By March 2026, the review process is well underway. Observers are keenly awaiting updates on the assigned Prescription Drug User Fee Act (PDUFA) date—the FDA's deadline for a decision—and any communications from the agency. While the company has not publicly disclosed the exact timeline, the webcast, led by Founder and CEO Dr. Garo Armen, is the ideal platform to signal the program's standing with regulators.

Dr. Armen is slated to open the session by outlining the company's key priorities for 2026, a year that could see Agenus transition from a clinical-stage developer to a commercial entity. His remarks on the "urgency of advancing new options for patients" will resonate deeply with those following the botensilimab story, as a potential approval would represent a significant breakthrough for a large patient population with limited options.

Balancing Innovation with Global Patient Access

While navigating the rigorous U.S. approval process, Agenus has simultaneously pursued a strategy of early global access. This dual approach underscores the company's mission and provides invaluable real-world experience with the therapy.

A key component of this strategy is the Autorisation d'Accès Compassionnel (AAC) program in France, which grants pre-approval access to botensilimab for patients with advanced non-MSI-H colorectal cancer who have exhausted standard treatments. Alongside this, Agenus is utilizing Named Patient Programs (NPPs) to provide the drug on a compassionate use basis in other regions.

Dr. Kamel Djazouli, Head of Medical Affairs, will provide an update on these initiatives during the webcast. These programs not only offer a lifeline to patients in desperate need but also generate crucial real-world data on the therapy's safety and efficacy outside the controlled environment of a clinical trial. This information can be invaluable for informing physicians and potentially supporting future regulatory submissions and reimbursement discussions in different markets.

A Niche Opportunity in a Crowded Field

The immuno-oncology market is dominated by pharmaceutical giants like Merck and Bristol Myers Squibb, whose PD-1 and CTLA-4 inhibitors have become the standard of care in numerous cancers. Agenus is not positioning BOT+BAL to compete head-to-head across this broad landscape. Instead, its strategy is a focused one: to succeed where others have failed.

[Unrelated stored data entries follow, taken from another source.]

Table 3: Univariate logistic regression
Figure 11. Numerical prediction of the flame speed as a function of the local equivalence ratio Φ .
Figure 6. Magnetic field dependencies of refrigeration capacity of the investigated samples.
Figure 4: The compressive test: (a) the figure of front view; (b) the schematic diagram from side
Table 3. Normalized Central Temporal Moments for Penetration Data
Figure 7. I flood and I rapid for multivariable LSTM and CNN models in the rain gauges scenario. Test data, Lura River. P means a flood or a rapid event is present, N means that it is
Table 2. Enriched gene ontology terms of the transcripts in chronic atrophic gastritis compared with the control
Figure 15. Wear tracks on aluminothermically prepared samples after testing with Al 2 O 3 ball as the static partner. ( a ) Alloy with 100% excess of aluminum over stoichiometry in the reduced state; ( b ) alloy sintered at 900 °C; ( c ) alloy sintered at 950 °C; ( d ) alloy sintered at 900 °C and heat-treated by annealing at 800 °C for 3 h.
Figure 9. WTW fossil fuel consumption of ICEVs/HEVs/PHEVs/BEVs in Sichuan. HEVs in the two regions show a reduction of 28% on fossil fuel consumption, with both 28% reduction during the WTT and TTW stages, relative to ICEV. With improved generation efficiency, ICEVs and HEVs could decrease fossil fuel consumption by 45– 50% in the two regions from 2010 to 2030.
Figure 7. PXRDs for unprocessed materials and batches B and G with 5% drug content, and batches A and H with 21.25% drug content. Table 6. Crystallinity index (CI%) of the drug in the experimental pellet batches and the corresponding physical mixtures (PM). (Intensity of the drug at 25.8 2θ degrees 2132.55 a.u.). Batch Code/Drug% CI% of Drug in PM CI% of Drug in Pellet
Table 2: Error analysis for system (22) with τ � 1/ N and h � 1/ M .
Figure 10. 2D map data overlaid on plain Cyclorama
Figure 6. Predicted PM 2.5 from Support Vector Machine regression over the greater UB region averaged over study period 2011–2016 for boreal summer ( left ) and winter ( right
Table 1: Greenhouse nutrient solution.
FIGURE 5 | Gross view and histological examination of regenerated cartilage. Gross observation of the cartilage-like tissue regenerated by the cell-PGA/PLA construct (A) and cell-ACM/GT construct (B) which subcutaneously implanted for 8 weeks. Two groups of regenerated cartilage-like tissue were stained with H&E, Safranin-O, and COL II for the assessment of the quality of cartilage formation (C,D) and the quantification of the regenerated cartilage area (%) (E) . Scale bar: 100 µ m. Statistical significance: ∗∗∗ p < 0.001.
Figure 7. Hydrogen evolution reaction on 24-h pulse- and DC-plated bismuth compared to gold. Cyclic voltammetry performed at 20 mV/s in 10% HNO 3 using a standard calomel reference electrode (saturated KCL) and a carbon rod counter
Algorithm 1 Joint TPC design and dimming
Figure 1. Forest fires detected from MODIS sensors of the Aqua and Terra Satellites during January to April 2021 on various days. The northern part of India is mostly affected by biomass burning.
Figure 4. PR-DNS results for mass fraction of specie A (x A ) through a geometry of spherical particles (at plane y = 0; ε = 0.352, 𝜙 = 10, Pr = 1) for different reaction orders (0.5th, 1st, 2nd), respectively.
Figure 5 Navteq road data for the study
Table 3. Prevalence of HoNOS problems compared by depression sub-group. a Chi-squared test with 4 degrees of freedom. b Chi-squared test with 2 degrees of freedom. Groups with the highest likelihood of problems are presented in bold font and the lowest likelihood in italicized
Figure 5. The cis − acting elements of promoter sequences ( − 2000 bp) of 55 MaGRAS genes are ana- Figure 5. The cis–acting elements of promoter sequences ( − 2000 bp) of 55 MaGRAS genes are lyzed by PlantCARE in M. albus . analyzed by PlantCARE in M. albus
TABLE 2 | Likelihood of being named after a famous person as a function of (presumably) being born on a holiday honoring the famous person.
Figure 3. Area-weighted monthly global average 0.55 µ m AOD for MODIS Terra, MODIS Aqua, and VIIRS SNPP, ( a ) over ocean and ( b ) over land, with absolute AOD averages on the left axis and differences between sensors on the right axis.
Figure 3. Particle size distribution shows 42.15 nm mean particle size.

By generating compelling data in "cold" tumor indications, Agenus has carved out a distinct and valuable niche. The competitive advantage lies in botensilimab's unique mechanism, which appears to be effective in the very patient populations that derive little benefit from existing immunotherapies. This focused approach de-risks the commercial strategy by targeting a clear unmet need, which could facilitate market adoption and reimbursement if the therapy gains approval.

The upcoming webcast will provide a comprehensive look at how Agenus plans to leverage this unique position. As the company stands on the cusp of a potential landmark approval, the session will be scrutinized by patients, physicians, and investors alike, all eager to learn what the future holds for this promising new cancer therapy.